Culp went on to say that she does not think there is space at Fordham for those who disagree with the majority opinion to express their views and that professors should take a more objective stance when discussing the election.

Eric Anthamatten, Ph.D., professor of philosophy, believes that the classroom is an apolitical space, but said that he does not think pure objectivity on the part of the professor is possible.

Referring to feminist writer, bell hooks’ “Engaged Pedagogy,” Anthamatten noted, “if you expect students to be vulnerable, you have to allow a bit of vulnerability, especially in a philosophy class or a liberal arts class.”

In response to the election results, Anthamatten emailed his students to let them know that his classes would be cancelled that Wednesday.

“When I cancelled class, if I’m honest with myself, it was more of a personal response than a political response, I just couldn’t do it,” Anthamatten said. “Grief is a proper patriotic emotion.”

Both Anthamatten and Dunning felt that a portion of their students were appreciative of their respective decisions regarding their classes for Wednesday.

Anthamatten noted that he wants to be sensitive to others’ perspectives and he “tak[es] seriously the responsibility of authority.” He encourages his students to think critically—which, he asserts, in itself becomes political. So too does logic, truth and facts. “To say this person is a sexist or to say he’s racist, is not a political statement, it’s just a fact,” he said.

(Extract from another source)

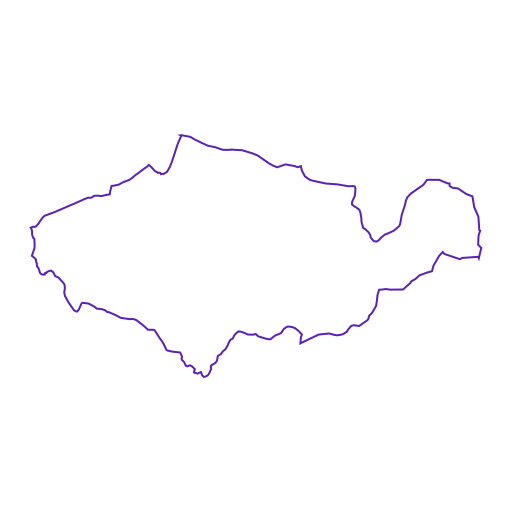 outline of Hulu Sungai Tengah, Kalimantan Selatan, Indonesia
{"feature_id": "22746128B20472072190374", "entity_name": "Hulu Sungai Tengah", "entity_type": "district", "adm_level": 2, "iso_a3": "IDN", "parent_name": "Indonesia", "parent_adm1": "Kalimantan Selatan", "projection": "natural_earth1", "projection_center": [115.446, -2.611], "detail": "fine", "context": "isolated", "style": "outline", "palette": "violet", "viewbox_px": 512, "rotation_deg": 0, "n_neighbors": 0, "source": "geoboundaries", "source_scale": "gbopen_adm2", "svg_char_len": 5155}
<svg xmlns="http://www.w3.org/2000/svg" viewBox="0 0 512 512"><path d="M180.9,135.3L181.4,135.5L179.8,139.1L178.2,142.7L177.1,145.8L176.5,147.6L176.2,148.5L175.4,151.1L172.5,160.0L171.2,163.6L170.7,164.7L170.2,166.2L167.2,171.6L166.2,172.4L165.9,172.6L165.6,172.8L164.0,173.7L162.6,174.0L161.8,174.0L160.9,174.2L160.3,172.9L159.9,172.7L159.1,172.7L157.9,172.8L157.0,172.1L156.9,172.0L156.6,172.0L156.4,171.8L155.5,171.4L154.8,170.9L153.9,170.0L153.5,169.5L152.1,167.9L148.9,164.9L146.8,166.9L144.4,168.4L141.9,170.4L139.0,172.5L137.0,174.1L136.0,174.6L132.3,177.8L128.9,180.1L125.9,181.1L121.9,182.8L118.9,184.6L114.3,185.6L111.6,185.9L111.1,187.9L110.8,189.0L110.4,190.2L110.2,191.0L109.8,194.3L108.9,194.5L106.8,194.8L104.0,195.5L100.8,196.1L99.4,195.8L97.7,195.7L96.9,195.7L94.2,195.8L93.2,196.5L91.5,197.6L89.9,197.8L88.0,197.7L84.0,199.3L74.9,203.4L70.0,205.4L66.4,207.0L54.3,212.2L44.5,215.8L43.5,216.8L43.2,217.1L42.4,217.8L42.3,218.1L41.3,219.5L40.3,220.8L39.4,222.2L38.9,223.1L38.3,223.8L37.9,224.2L36.7,225.7L35.8,226.5L34.0,226.9L33.0,226.8L31.7,227.3L30.7,227.7L31.1,228.3L31.8,229.9L32.1,232.0L32.1,234.6L32.7,236.6L33.2,237.8L34.3,238.7L34.6,243.5L34.6,245.6L34.6,246.6L34.6,246.9L34.5,247.5L34.3,248.8L33.4,251.4L31.9,255.8L32.0,255.9L34.2,257.7L35.8,259.3L36.2,262.1L36.8,263.1L37.1,266.6L38.3,267.7L38.4,268.1L38.7,268.9L39.0,269.7L40.1,273.1L40.7,273.6L40.9,273.8L41.6,274.2L42.4,274.6L43.3,274.6L44.0,274.5L44.5,274.5L44.5,274.4L44.8,274.4L44.8,273.4L45.3,272.8L46.3,273.0L47.3,271.8L49.2,271.0L51.0,270.6L53.3,272.3L55.1,276.0L57.7,277.2L58.3,277.4L62.8,282.3L64.0,283.7L64.7,285.4L64.8,287.4L64.8,288.8L64.5,290.8L64.2,292.4L64.3,292.9L64.8,295.0L64.9,295.8L68.8,302.8L74.0,310.3L76.1,311.4L77.3,311.5L78.9,309.4L81.4,303.7L82.3,302.8L88.2,303.5L88.5,303.5L94.8,306.9L96.6,308.6L101.3,309.1L103.3,309.6L105.5,310.5L106.9,311.8L107.9,312.1L109.5,312.4L111.6,313.4L113.5,314.1L114.0,314.4L116.2,315.4L120.9,317.9L125.9,318.6L129.3,319.1L131.8,319.0L133.9,319.2L134.0,319.2L136.5,320.2L139.8,322.8L141.6,324.1L144.5,326.5L147.9,329.7L153.3,329.8L154.6,330.2L159.9,338.5L161.4,340.3L163.7,344.1L163.8,344.3L166.3,349.7L166.4,349.8L167.4,350.5L172.6,351.7L172.8,351.7L180.2,352.5L182.1,356.9L181.9,357.5L181.7,358.0L181.6,358.9L181.8,359.8L183.1,361.0L184.2,362.3L185.8,365.6L186.2,365.9L187.3,366.3L188.3,365.9L188.5,365.8L189.0,365.5L190.3,365.4L191.8,366.2L194.8,369.1L194.7,369.7L194.4,370.7L194.1,371.4L193.9,372.0L194.1,372.6L194.6,372.7L196.1,373.1L197.4,373.6L197.6,373.6L200.9,372.0L202.0,375.0L203.6,376.8L205.0,376.8L206.0,376.3L207.7,375.4L209.1,373.5L210.2,371.0L211.1,369.1L211.0,367.1L210.9,366.3L211.0,365.8L211.1,365.6L212.0,364.8L213.4,364.2L214.3,363.6L215.4,362.8L216.4,361.6L217.0,360.5L217.4,359.0L217.4,357.8L217.4,357.6L218.2,355.6L219.4,355.0L220.8,354.2L223.1,351.1L223.7,350.6L225.1,349.6L226.7,347.3L229.3,341.6L229.9,340.6L230.9,339.4L232.1,339.0L233.0,338.2L234.2,335.4L236.2,333.2L238.5,331.4L240.2,331.6L241.6,331.9L243.9,332.7L247.8,334.5L250.6,334.6L253.2,334.7L253.8,334.5L255.7,334.0L258.1,336.3L267.4,339.1L270.4,339.3L274.7,335.8L281.1,333.1L283.8,328.9L287.3,326.6L289.1,326.6L292.4,327.1L295.3,328.3L297.4,330.0L299.6,332.0L300.8,333.4L301.2,333.7L301.9,334.4L300.9,337.5L300.4,343.4L308.9,339.2L318.7,334.6L324.0,334.0L329.2,333.5L334.3,334.9L337.0,335.3L341.2,334.7L343.1,334.1L346.8,331.8L348.2,329.4L351.2,325.9L353.8,325.2L359.1,326.0L367.4,320.2L368.4,318.8L369.2,315.7L372.2,312.7L376.1,305.9L376.9,300.7L377.5,295.0L379.1,289.7L381.6,289.6L383.2,289.4L384.6,289.2L385.5,289.0L390.5,289.7L392.7,289.6L393.0,289.6L403.0,289.5L406.6,286.3L410.2,283.2L411.0,281.6L412.0,281.0L412.1,280.8L415.5,279.0L416.7,277.8L416.8,277.7L417.0,277.6L417.5,277.2L417.7,276.9L418.4,276.3L419.3,275.4L427.2,272.5L432.0,271.2L433.5,265.6L439.2,255.8L442.7,252.0L444.3,253.9L459.8,259.2L462.4,257.8L463.0,257.9L478.1,256.8L478.8,258.3L480.4,251.5L481.3,248.0L478.1,244.6L478.6,235.4L480.2,230.7L479.3,230.1L478.4,216.7L474.2,207.1L472.4,196.3L466.4,194.1L458.1,188.5L452.6,187.8L449.7,186.1L449.5,183.4L448.0,183.5L439.2,179.9L429.2,179.8L427.0,179.9L425.0,182.6L424.9,182.8L423.7,184.4L422.1,185.8L420.5,186.8L418.8,188.0L416.5,189.6L411.1,193.4L407.3,197.3L405.8,200.9L405.5,202.7L405.1,204.2L404.6,206.1L404.0,208.0L403.3,210.0L401.7,215.1L400.5,222.0L400.0,224.3L399.4,225.8L396.4,228.6L393.7,230.7L389.1,232.9L384.7,234.7L381.3,237.4L379.0,240.0L376.7,241.6L374.0,241.2L372.3,239.5L370.7,237.5L370.3,235.3L368.8,232.5L365.2,229.1L363.2,228.0L361.5,221.9L361.3,217.9L360.5,213.0L359.3,209.7L356.9,207.9L354.1,206.2L352.0,204.5L351.9,202.8L352.8,200.2L354.7,196.3L355.3,191.4L355.4,188.6L354.9,186.7L353.5,186.0L351.5,186.2L348.2,186.2L337.6,184.4L331.1,183.9L325.8,183.5L312.2,180.6L308.9,179.3L304.9,176.3L302.1,171.0L301.0,167.5L300.9,166.2L300.0,166.4L297.8,167.2L294.4,166.0L285.3,164.4L285.0,164.5L277.2,167.3L272.8,165.5L268.9,163.3L258.0,155.7L252.9,153.5L242.0,150.2L237.0,150.0L236.7,150.0L231.3,149.5L230.9,149.8L223.3,149.9L221.4,149.4L220.2,149.0L215.1,147.2L207.9,145.7L202.2,143.1L194.7,139.5L190.8,137.1L189.5,136.7L181.5,135.2L180.9,135.3Z" fill="none" stroke="#5b21b6" stroke-width="2"/></svg>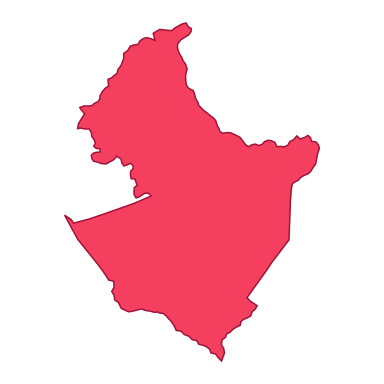 the district of Nossa Senhora das Dores, Sergipe, Brazil
{"feature_id": "56859067B89950771275901", "entity_name": "Nossa Senhora das Dores", "entity_type": "district", "adm_level": 2, "iso_a3": "BRA", "parent_name": "Brazil", "parent_adm1": "Sergipe", "projection": "albers", "projection_center": [-37.249, -10.461], "detail": "fine", "context": "isolated", "style": "filled", "palette": "rose", "viewbox_px": 384, "rotation_deg": 0, "n_neighbors": 0, "source": "geoboundaries", "source_scale": "gbopen_adm2", "svg_char_len": 2851}
<svg xmlns="http://www.w3.org/2000/svg" viewBox="0 0 384 384"><path d="M310.6,137.8L308.0,135.4L304.8,137.4L300.2,139.0L296.8,135.9L293.5,139.7L289.8,141.6L287.8,145.2L284.3,146.8L280.4,146.4L276.8,146.6L275.0,142.4L271.0,140.6L267.8,140.3L264.6,141.6L261.8,144.5L258.9,145.5L255.2,144.1L251.8,144.8L248.8,146.7L245.7,144.8L243.2,141.5L240.1,137.4L235.4,134.9L230.7,132.8L226.9,132.5L223.1,133.3L219.9,131.6L219.0,128.6L217.2,125.6L215.9,120.9L213.6,118.1L210.3,115.6L208.1,113.8L204.8,111.2L202.4,109.2L198.7,105.2L197.9,102.4L195.5,98.2L194.7,94.7L193.3,90.6L189.6,88.8L187.3,86.9L186.0,83.3L185.5,76.8L185.9,73.6L187.1,68.9L185.5,64.0L182.9,60.5L181.8,57.3L179.6,54.1L178.2,50.5L177.3,46.8L177.8,43.8L180.7,39.9L185.9,36.6L188.8,34.8L191.1,31.5L191.2,28.4L188.4,27.0L186.1,23.0L182.4,23.9L179.6,25.3L174.9,27.9L171.8,30.6L166.6,30.2L159.7,29.4L153.2,33.3L155.0,40.4L151.2,38.7L146.0,37.6L143.1,38.7L140.0,40.8L137.9,44.4L133.9,45.0L130.2,46.2L128.0,50.2L123.7,53.5L123.7,58.5L122.3,62.2L121.1,65.3L117.9,69.8L117.0,73.4L114.1,75.5L111.2,78.1L108.0,79.3L108.2,82.5L108.6,86.1L105.7,87.9L102.6,91.2L100.1,95.6L99.7,99.2L97.8,101.8L94.5,103.3L92.1,105.5L88.4,106.1L84.0,105.9L79.8,107.5L81.4,110.1L84.6,113.8L81.5,118.7L78.4,123.8L77.6,128.6L81.0,128.1L84.8,129.0L89.2,129.0L91.3,132.6L91.8,136.4L94.2,139.7L95.4,143.3L93.7,146.2L96.2,148.4L99.9,148.8L100.2,152.0L96.5,152.3L93.2,153.2L91.3,155.5L91.9,158.7L93.7,161.3L97.3,162.0L101.5,163.6L106.3,163.9L110.0,161.7L113.6,159.8L116.8,156.3L121.1,159.1L121.8,163.0L124.0,166.0L127.7,164.7L130.4,163.3L133.1,165.7L133.0,168.9L130.7,171.1L130.4,174.5L131.2,178.8L134.8,178.8L135.8,181.8L137.3,185.2L134.2,187.6L134.0,191.4L134.2,195.0L136.1,197.9L139.1,196.9L141.7,195.3L144.7,193.3L148.6,193.3L151.1,196.0L134.0,203.4L122.9,207.3L100.1,215.3L88.9,219.1L73.6,223.1L71.2,219.6L64.6,215.2L77.9,239.6L88.9,253.2L99.3,266.2L105.6,275.1L108.6,280.0L113.8,281.3L114.0,287.4L111.7,291.5L114.0,295.2L114.7,299.9L118.3,302.4L121.3,308.4L125.9,310.6L128.6,311.8L131.7,311.4L141.7,308.9L145.5,310.5L150.1,311.1L154.3,312.3L157.2,312.0L160.1,313.2L163.1,313.3L166.3,316.0L168.4,318.5L171.3,321.5L173.1,324.2L174.6,326.7L176.2,330.4L181.1,331.2L184.3,334.5L188.9,336.3L192.2,339.7L196.8,340.5L198.7,344.2L203.1,345.3L206.0,346.5L209.7,349.1L210.9,352.9L215.6,354.0L218.3,357.7L221.5,361.0L224.5,353.0L223.7,348.5L221.5,344.8L222.0,339.8L225.6,337.2L226.7,333.8L229.8,332.4L233.3,329.0L237.0,326.8L240.2,325.3L241.0,321.6L243.3,319.5L246.6,318.2L250.8,315.9L252.1,311.8L255.0,309.4L257.2,305.8L249.9,300.8L247.0,297.7L267.8,268.6L271.7,262.6L289.0,239.9L290.4,201.4L291.5,187.5L292.5,183.6L295.2,181.8L298.4,180.2L300.5,177.6L303.9,175.5L308.5,173.6L310.6,171.5L313.0,167.7L315.6,164.0L317.8,153.1L319.4,148.4L318.4,144.8L315.9,141.9L311.4,141.3L310.6,137.8Z" fill="#f43f5e" stroke="#9f1239" stroke-width="1.5"/></svg>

“I try to not make it explicit but it’s hard not to when it’s just so egregious, especially in a philosophy class,” Anthamatten continued. He thought it would be irresponsible for him, as a philosophy professor talking about human nature, virtue and the evil of racism, to not point to these facts.

What is responsible, he said, is to situate the discussion in the subject matter of the course and to be self-critical of the echo-chambers in which we exist—the bubbles of New York, of Manhattan or of a private Jesuit University. He went on to say that if what we are working toward is more knowledge, more wisdom and a better world, these bubbles are a threat to that. “And that’s not, to me, at all political. I think there’s a duty and responsibility for a professor to demand that.”

The Cornell Sun, The Harvard Crimson, The Columbia Spectator, The Duke Chronicle and The Daily Pennsylvanian reported that some professors at their institutions cancelled classes, postponed assignment deadlines and midterm exams, or adjusted the agenda of classes to discuss the election.